Description
From the .NET Team perspective we quite often hit some build-related issues that require us to change BDN source code and update to latest version. This is especially painful with the WASM toolchain which needs to catch up with a very quickly envolving WASM project build requirements. (cc @naricc @radekdoulik @Lxiamail) It's also a problem for early .NET adopters like ASP.NET Team (cc @halter73 @sebastienros @davidfowl) and projects that use a lot of custom MSBuild settings like ML.NET (@eerhardt).
BDN also lacks the possibility to build the benchmarks on one machine, copy it to a different machine that has no .NET SDK installed and run them there (cc @billwert @DrewScoggins @ig-sinicyn).
I'be been thinking about it for a while and I believe that we could solve both problems by implementing a toolchain that takes advantage of C# Source Generators. The idea I have is following:
- Use source generators to generate the boilerplate code (in theory all custom MSBuild setting works OOTB)

| INFORMATION |
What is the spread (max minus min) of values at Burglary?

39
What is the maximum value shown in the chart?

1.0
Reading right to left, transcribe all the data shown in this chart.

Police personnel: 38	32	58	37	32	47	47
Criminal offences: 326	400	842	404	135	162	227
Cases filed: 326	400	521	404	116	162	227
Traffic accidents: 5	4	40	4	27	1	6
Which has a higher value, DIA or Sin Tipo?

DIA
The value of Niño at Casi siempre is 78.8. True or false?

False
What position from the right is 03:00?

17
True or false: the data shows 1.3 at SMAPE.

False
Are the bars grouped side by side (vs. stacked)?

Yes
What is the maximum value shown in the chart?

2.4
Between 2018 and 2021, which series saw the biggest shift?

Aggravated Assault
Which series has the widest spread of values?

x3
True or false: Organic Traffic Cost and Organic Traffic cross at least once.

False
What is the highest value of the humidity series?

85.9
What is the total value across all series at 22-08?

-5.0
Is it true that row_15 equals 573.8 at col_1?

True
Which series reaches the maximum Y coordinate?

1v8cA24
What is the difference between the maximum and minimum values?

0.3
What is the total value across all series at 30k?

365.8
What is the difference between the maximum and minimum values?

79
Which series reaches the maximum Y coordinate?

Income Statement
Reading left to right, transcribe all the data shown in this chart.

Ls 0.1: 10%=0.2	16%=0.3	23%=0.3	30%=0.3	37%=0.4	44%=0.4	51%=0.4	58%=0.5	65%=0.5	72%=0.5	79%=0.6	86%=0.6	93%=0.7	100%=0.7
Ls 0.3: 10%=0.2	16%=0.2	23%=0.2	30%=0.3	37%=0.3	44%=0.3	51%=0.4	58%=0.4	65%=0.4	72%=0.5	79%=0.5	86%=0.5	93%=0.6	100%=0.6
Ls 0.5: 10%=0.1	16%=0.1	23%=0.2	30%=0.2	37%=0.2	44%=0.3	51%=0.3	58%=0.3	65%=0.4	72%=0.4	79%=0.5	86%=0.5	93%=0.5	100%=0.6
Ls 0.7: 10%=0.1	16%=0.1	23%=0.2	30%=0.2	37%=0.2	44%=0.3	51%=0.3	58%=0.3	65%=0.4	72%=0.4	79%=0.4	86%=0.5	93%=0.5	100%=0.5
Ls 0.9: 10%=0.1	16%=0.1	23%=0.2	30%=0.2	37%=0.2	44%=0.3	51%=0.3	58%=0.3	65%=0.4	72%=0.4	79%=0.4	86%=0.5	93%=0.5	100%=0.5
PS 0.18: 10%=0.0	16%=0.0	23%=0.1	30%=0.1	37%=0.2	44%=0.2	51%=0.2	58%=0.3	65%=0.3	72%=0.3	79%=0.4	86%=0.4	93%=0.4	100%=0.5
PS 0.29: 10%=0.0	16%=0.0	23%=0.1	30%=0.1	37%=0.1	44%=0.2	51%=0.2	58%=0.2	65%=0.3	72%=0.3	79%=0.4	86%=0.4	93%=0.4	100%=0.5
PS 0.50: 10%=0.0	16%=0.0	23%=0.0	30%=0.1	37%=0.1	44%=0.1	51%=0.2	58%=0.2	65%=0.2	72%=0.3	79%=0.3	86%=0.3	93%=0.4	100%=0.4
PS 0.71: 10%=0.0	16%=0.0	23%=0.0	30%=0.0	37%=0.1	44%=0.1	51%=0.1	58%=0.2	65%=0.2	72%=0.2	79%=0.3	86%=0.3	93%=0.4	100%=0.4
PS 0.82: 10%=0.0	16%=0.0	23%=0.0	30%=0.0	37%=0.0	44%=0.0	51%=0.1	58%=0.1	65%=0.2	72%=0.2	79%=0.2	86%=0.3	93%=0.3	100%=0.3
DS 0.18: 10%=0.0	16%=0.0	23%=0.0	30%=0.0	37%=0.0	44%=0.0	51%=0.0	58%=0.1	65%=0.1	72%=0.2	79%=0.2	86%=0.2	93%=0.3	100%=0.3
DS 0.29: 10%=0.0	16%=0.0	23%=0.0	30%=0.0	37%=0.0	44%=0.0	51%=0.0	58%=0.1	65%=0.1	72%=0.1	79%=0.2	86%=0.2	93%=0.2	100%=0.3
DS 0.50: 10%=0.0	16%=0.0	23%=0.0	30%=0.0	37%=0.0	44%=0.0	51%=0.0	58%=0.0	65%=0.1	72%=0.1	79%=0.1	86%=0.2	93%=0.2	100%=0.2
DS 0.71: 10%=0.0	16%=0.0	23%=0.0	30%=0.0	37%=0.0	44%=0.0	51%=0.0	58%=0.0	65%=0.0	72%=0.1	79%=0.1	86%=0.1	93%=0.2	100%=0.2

| EXERCISE INSTRUCTIONS |
How would the proposal for a BenchmarkDotNet toolchain based on C# Source Generators go on after its bullet about generating boilerplate code? Continue it from that point.

| WRITTEN ANSWER |
- The host process starts new benchmarks by using it's own exe path, but with a different set of arguments that are recognized and translated to "find selected benchmark in the assembly and run it".
- Users should be allowed to specify the runner exe path and args without modifying BDN. Example: V8 for WASM, CoreRun for dotnet/runtime builds.
It would defnitely not become the default toolchain (at least for now) because of the following limitations:
- no F# support (me and @AndreyAkinshin care about F#)
- no ability to run benchmarks for a different runtime (no
--runtimes
support)
I am also not sure what would be the performance of C# Source Generators in case of dotnet/performance Microbenchmarks.csproj that contains 3.5k benchmarks (the boilerplate generated with the existing toolchains in dotnet/performance is more than one million lines of source code and Roslyn fails with OOTM for x86 when we try to run all the benchmarks).